_Pixel coordinate listings_

- Opening Delimiter -

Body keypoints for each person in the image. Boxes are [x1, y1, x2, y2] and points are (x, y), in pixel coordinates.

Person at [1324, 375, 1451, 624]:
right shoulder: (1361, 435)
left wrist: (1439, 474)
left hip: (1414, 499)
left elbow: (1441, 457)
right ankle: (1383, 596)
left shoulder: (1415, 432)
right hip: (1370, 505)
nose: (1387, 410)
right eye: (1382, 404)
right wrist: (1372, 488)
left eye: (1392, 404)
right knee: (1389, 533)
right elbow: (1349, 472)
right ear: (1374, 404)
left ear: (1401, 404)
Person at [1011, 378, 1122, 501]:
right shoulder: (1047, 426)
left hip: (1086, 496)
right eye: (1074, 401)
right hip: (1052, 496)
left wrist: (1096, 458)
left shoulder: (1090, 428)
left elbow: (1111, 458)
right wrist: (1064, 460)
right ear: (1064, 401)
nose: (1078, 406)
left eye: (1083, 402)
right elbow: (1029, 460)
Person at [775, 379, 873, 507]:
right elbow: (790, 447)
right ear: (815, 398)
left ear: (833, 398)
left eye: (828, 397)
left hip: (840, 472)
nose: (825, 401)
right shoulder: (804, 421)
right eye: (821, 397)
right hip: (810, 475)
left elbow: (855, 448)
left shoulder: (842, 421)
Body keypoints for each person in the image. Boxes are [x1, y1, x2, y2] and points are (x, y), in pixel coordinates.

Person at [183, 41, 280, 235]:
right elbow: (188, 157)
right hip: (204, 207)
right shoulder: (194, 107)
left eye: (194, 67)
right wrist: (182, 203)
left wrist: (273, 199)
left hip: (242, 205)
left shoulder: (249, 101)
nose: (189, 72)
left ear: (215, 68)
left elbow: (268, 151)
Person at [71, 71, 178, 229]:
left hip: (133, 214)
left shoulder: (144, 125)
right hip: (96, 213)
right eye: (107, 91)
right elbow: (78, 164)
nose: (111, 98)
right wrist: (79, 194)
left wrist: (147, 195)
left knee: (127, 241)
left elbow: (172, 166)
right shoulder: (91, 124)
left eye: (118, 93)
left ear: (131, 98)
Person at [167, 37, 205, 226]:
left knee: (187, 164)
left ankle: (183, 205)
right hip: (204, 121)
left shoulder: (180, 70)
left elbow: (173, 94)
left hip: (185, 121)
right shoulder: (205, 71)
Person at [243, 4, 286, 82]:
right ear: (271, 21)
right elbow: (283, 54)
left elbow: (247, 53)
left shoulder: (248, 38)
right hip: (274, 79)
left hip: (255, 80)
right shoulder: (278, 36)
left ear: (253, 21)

- Closing Delimiter -

_DESCRIPTION OF THE TASK_
What is wanted is an exact copy of the data.

_TASK RESPONSE_
Body keypoints for each person in the image. Boxes are [x1, y1, x2, y2] and points are (x, y), in pixel coordinates.

Person at [1324, 375, 1451, 624]:
right shoulder: (1361, 435)
left wrist: (1439, 474)
left hip: (1414, 499)
left elbow: (1441, 457)
right ankle: (1383, 596)
left shoulder: (1415, 432)
right hip: (1370, 505)
nose: (1387, 410)
right eye: (1382, 404)
right wrist: (1372, 488)
left eye: (1392, 404)
right knee: (1389, 533)
right elbow: (1349, 472)
right ear: (1374, 404)
left ear: (1401, 404)
Person at [1011, 378, 1122, 501]:
right shoulder: (1047, 426)
left hip: (1086, 496)
right eye: (1074, 401)
right hip: (1052, 496)
left wrist: (1096, 458)
left shoulder: (1090, 428)
left elbow: (1111, 458)
right wrist: (1064, 460)
right ear: (1064, 401)
nose: (1078, 406)
left eye: (1083, 402)
right elbow: (1029, 460)
Person at [775, 379, 873, 507]:
right elbow: (790, 447)
right ear: (815, 398)
left ear: (833, 398)
left eye: (828, 397)
left hip: (840, 472)
nose: (825, 401)
right shoulder: (804, 421)
right eye: (821, 397)
right hip: (810, 475)
left elbow: (855, 448)
left shoulder: (842, 421)
Body keypoints for each person in the image. Boxes are [x1, y1, x2, y2] and points are (x, y), in pixel coordinates.

Person at [183, 41, 280, 235]:
right elbow: (188, 157)
right hip: (204, 207)
right shoulder: (194, 107)
left eye: (194, 67)
right wrist: (182, 203)
left wrist: (273, 199)
left hip: (242, 205)
left shoulder: (249, 101)
nose: (189, 72)
left ear: (215, 68)
left elbow: (268, 151)
Person at [71, 71, 178, 229]:
left hip: (133, 214)
left shoulder: (144, 125)
right hip: (96, 213)
right eye: (107, 91)
right elbow: (78, 164)
nose: (111, 98)
right wrist: (79, 194)
left wrist: (147, 195)
left knee: (127, 241)
left elbow: (172, 166)
right shoulder: (91, 124)
left eye: (118, 93)
left ear: (131, 98)
Person at [167, 37, 205, 226]:
left knee: (187, 164)
left ankle: (183, 205)
right hip: (204, 121)
left shoulder: (180, 70)
left elbow: (173, 94)
left hip: (185, 121)
right shoulder: (205, 71)
Person at [243, 4, 286, 82]:
right ear: (271, 21)
right elbow: (283, 54)
left elbow: (247, 53)
left shoulder: (248, 38)
right hip: (274, 79)
left hip: (255, 80)
right shoulder: (278, 36)
left ear: (253, 21)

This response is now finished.